Exercise brief:
The lines below starting at the line containing "[410,353,540,367] [119,374,599,394] [119,398,159,411]" and ending at the line containing "[199,591,579,610] [117,614,299,629] attributes" are to be repeated exactly, with both ends kept and nothing else added.

### Records

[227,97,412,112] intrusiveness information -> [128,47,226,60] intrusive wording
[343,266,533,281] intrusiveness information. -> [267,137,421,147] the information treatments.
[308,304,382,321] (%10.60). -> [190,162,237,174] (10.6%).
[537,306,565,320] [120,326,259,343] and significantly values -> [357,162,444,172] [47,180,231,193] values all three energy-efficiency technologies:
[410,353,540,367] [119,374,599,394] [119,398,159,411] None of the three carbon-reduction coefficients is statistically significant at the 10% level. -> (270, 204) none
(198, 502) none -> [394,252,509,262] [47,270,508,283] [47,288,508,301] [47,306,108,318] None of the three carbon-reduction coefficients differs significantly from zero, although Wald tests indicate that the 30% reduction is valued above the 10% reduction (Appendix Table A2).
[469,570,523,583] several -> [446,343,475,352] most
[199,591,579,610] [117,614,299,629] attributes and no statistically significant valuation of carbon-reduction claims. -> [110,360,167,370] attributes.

######
### Records

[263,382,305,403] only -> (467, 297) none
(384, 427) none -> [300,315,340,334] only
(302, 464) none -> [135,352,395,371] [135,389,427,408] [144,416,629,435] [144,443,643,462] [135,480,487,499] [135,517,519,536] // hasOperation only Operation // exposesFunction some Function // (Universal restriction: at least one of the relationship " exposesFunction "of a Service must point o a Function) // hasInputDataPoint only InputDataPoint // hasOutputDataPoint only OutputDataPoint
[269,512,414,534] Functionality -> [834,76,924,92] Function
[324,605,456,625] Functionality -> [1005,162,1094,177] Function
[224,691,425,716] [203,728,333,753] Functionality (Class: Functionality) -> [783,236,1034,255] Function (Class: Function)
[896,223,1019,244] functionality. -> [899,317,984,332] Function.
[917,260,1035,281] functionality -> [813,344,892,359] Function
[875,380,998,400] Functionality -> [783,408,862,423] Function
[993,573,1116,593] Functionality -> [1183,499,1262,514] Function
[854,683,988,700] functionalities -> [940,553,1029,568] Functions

######

Answer below:
[410,353,540,367] [119,374,599,394] [119,398,159,411] None of the three carbon-reduction coefficients is statistically significant at the 10% level. -> (270, 204) none
(198, 502) none -> [394,252,509,262] [47,270,508,283] [47,288,508,301] [47,306,108,318] None of the three carbon-reduction coefficients differs significantly from zero, although Wald tests indicate that the 30% reduction is valued above the 10% reduction (Appendix Table A2).
[469,570,523,583] several -> [446,343,475,352] most
[199,591,579,610] [117,614,299,629] attributes and no statistically significant valuation of carbon-reduction claims. -> [110,360,167,370] attributes.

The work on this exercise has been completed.